The Ithaca College Class of 2015 graduated in the college’s 120th Commencement ceremony May 17 at Butterfield Stadium.
The Class of 2015 featured 1,398 graduates. The graduates listened to speeches from several speakers, including honorary-degree recipient Tony Kushner, an award-winning playwright and screenwriter; Ithaca College President Tom Rochon; commencement speaker Meghan Musnicki ’05, an Olympic gold medalist with the United States women’s rowing team; and Co-Senior Class President Mia O’Brien.
After the graduates processed into the ceremony, Linda Petrosino, interim provost and vice president for educational affairs, thanked the Class of 2015 and presented Kushner with an honorary degree. Kushner likened himself to a fictional character at the college who has not fully experienced the trials of an educational experience, but said he was still very thankful for the honorary degree.
Kushner, who received the National Medal of Arts from President Barack Obama in 2013, listed off a number of issues he saw with the present state of the world, including homophobia, economic inequality and the conflicts in the Middle East, and he charged the graduates with saving it.
“The world needs saving, so enjoy today … but then get back to work,” he said.
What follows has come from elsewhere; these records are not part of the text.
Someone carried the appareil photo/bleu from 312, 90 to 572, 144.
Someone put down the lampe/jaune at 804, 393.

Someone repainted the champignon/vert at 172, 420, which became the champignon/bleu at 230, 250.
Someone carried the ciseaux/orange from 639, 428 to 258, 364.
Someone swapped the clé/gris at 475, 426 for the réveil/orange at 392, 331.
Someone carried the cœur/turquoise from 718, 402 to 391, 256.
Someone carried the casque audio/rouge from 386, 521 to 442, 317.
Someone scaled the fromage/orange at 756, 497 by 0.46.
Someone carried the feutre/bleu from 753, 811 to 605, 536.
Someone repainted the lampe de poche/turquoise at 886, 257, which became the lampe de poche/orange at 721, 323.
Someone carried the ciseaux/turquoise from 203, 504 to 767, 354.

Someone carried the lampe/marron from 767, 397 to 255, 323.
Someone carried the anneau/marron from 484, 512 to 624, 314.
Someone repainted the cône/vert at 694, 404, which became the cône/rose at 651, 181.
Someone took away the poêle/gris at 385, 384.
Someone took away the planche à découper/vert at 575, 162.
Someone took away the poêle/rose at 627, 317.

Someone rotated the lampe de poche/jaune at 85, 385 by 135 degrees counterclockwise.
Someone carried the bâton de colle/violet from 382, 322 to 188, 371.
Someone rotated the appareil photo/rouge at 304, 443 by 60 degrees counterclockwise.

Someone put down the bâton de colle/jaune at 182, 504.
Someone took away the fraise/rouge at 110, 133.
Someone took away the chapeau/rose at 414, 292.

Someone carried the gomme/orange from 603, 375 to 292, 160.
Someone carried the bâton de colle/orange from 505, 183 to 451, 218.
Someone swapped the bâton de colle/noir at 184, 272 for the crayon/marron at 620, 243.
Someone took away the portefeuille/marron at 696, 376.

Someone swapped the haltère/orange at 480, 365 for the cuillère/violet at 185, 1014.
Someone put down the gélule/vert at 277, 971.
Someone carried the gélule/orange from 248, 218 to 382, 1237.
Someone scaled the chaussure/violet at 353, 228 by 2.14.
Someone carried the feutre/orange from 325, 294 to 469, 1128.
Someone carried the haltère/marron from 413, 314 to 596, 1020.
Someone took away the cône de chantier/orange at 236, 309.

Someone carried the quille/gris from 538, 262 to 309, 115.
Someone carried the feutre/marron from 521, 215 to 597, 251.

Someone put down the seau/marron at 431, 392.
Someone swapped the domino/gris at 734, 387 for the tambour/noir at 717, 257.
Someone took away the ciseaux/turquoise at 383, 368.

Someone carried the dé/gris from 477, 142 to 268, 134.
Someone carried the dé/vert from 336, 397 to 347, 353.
Rochon gave his remarks to the graduates, where he compared the graduates’ time at the college to the famous Greek epic “The Odyssey,” in which Greek war hero Odysseus travels from Troy back to the Greek island of Ithaca.
“I know your time here at IC was less terrifying, but I hope it was equally as rich,” he said.
Rochon ended his address by referencing the quote engraved on a medal each of the graduates wore, which read, “I hope your journey is a long one, full of adventure, full of discovery,” quoted from 19th-century Greek poet Constantine P. Cavafy’s poem “Ithaka.”
He then introduced Musnicki, who issued the graduates four challenges. She challenged the graduates to set a goal and make a plan but be willing to change it, to fail a lot and fail forward, to exercise gratitude often in their lives and be grateful for their privileges, and to be present in the moment.
“Life isn’t just the major events; it’s everything in-between,” Musnicki said.
After issuing her last challenge, Musnicki asked the graduates to sit in silence for 30 seconds to reflect on the moment.
O’Brien gave the senior class address. Her speech centered around looking and thinking above smaller, petty issues. O’Brien invited the graduates, and many of the other audience members, to stand on their seats.
“You have now graduated higher than anyone else at Ithaca College,” she said.
Five hundred and sixty-nine of the 1,398 graduates, or almost 41 percent, donated to the Ithaca College Annual Fund as a part of the senior class gift. Stephanie Khoury and Hannah Oppenheim, Senior Class Gift Committee co-chairs, presented the gift of $14,163 in the form of a large check to Thomas Grape, chair of the Ithaca College Board of Trustees.